When talking about scales, I always got scale invariance in mind, a concept that is well known in hydrodynamics and in mathematical research on chaos and self-similarity. In particle and astrophysics one might imagine some thought experiments like these: What would a hydrogen atom look like if it had a muon circling around it? What would the universe look like if c was less by a factor of … you name it? Is there some research done in this area?
Is length (size) divided by mass considered a measurement of scale?
At the Planck scale this is ~ 10^-27 and at the universe (diameter/ordinary mass) ~ 10^-27.
For an electron the size scale (l/m) = Planck size scale times (l/m) *( Fine structure / Grav coupling constant)
For Higgs the size scale (l/m) = electron size scale (l/m) times Fine structure.
First off, thank you deeply for this video series. Hoping it goes on for many more months (years?). I’ve been a fan since your lecture on particles, fields and the future of physics at Fermilab. The phrase “It’s waves” still rings in my mind.
A small question on this video: so you say Earth is composed of more neutrons than protons. Why is this?
PS
I checked the masses of the quarks. Didn’t know the top quark was so much heavier than the others so the protons are really much more massive than their constituent quarks. I expect we’ll have to wait for the QCD video (if you plan to make one) for an explanation.
Sean
FYI, Chapter 1 of Scale by Geoffrey West (2017, Penguin) is titled “The Big Picture.”

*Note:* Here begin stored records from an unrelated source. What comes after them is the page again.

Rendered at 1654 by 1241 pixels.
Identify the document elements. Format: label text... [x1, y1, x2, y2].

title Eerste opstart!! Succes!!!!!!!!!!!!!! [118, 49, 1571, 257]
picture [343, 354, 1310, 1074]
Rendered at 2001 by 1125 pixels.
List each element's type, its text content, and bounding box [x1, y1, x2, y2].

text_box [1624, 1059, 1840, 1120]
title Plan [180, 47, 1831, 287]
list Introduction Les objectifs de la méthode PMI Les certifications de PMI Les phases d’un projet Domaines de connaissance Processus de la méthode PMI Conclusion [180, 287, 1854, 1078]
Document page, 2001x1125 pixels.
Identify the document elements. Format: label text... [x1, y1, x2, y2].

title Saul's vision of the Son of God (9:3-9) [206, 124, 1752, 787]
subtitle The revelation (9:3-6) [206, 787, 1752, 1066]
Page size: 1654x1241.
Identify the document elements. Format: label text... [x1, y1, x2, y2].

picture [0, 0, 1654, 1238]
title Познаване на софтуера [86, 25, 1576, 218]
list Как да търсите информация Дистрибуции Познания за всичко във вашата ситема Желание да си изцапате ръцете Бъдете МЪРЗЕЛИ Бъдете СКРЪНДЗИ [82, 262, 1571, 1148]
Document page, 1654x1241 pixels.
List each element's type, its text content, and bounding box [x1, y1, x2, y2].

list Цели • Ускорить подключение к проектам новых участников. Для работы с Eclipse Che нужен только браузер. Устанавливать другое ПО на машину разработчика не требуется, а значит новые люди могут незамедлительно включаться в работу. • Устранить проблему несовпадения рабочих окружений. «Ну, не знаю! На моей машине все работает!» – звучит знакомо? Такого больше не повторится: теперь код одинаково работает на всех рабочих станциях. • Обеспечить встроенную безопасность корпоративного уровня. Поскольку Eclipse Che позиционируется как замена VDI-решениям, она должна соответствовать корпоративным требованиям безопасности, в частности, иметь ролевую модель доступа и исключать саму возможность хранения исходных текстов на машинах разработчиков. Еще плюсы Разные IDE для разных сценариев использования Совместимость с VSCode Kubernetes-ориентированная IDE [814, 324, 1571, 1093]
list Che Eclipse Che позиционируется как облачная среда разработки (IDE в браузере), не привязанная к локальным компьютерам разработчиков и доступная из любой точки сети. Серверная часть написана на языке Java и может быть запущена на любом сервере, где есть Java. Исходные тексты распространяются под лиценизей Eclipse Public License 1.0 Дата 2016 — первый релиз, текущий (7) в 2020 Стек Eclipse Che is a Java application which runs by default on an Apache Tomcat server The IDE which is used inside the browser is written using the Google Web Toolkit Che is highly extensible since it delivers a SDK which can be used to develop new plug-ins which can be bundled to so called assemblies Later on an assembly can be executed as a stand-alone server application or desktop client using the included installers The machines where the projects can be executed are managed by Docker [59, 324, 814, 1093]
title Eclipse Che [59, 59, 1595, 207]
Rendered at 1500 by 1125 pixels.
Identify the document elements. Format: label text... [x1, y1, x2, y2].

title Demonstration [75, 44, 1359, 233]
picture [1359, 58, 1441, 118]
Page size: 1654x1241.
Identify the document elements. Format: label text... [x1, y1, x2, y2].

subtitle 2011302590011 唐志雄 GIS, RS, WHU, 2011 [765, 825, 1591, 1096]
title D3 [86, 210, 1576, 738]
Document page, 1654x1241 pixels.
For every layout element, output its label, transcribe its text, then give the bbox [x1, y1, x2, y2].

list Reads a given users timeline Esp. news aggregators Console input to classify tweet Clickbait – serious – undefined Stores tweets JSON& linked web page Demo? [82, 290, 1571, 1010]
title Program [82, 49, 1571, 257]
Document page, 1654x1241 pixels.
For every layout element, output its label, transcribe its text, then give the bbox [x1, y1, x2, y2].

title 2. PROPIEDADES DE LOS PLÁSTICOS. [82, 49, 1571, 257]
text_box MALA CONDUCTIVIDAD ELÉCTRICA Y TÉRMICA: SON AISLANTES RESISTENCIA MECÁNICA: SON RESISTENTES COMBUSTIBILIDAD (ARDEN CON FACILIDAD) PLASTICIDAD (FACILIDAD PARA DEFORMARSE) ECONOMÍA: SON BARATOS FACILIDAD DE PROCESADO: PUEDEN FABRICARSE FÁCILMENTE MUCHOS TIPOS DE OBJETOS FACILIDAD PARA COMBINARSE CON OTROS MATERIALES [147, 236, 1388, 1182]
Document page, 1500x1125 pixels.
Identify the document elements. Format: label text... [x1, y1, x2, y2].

One thing he points out is that scales are often not linear and may not even have a mathematical description. This is often true for size. One example is taking an adult medicine dose and trying to determine a child size dose by using proportions.
West notes it may be impossible to predict a past condition from the present unless one knows how to scale the relevant events. This is particularly true when properties of a system are emergent. Seems this could be applicable to various questions in physics.
I appreciate you going into more depth than is usually available to us non-academics.
I’m wondering where some really energetic things sit on the scale. Examples:
Hiroshima bomb
Hydrogen bomb
Energy output of the sun
Supernova
Gamma ray burst
Thanks
Ooops! I think you got something wrong in your video (at about 9 minutes).
The following relations should read correctly:
1 cm = 10^(-5).eV^(-1)
1 second = 10^(-15).ev^(-1)
You can check this easily by introducing the Planck energy =1.22×10^(28) eV. Then you get the Planck length and the Planck time.
Not sure if this is on topic but I am currently reading your book Something Deeply Hidden. I am not a physicist but I truly am puzzled by the description of a wave collapse. How is that not conditional set probability? It seems to me that the wave function describes 100% of the probability where a particle can be so 100%=(x*probability of at+x1*probability at x1+x2*probability at x2+x0*probability at x0….) When you measure a particle and place it at x0 through a measurement you get a set of 100%=(x*0+x1*0+x2*0+x0*100+x3*0…) basically so long as the set value is equivalent and the set variables remain viable solutions the probabilities within the set can change, By measuring you fix the position of the particle and that has a value of being there 100% while all the other positions it could have been now have a 0% chance of being the position.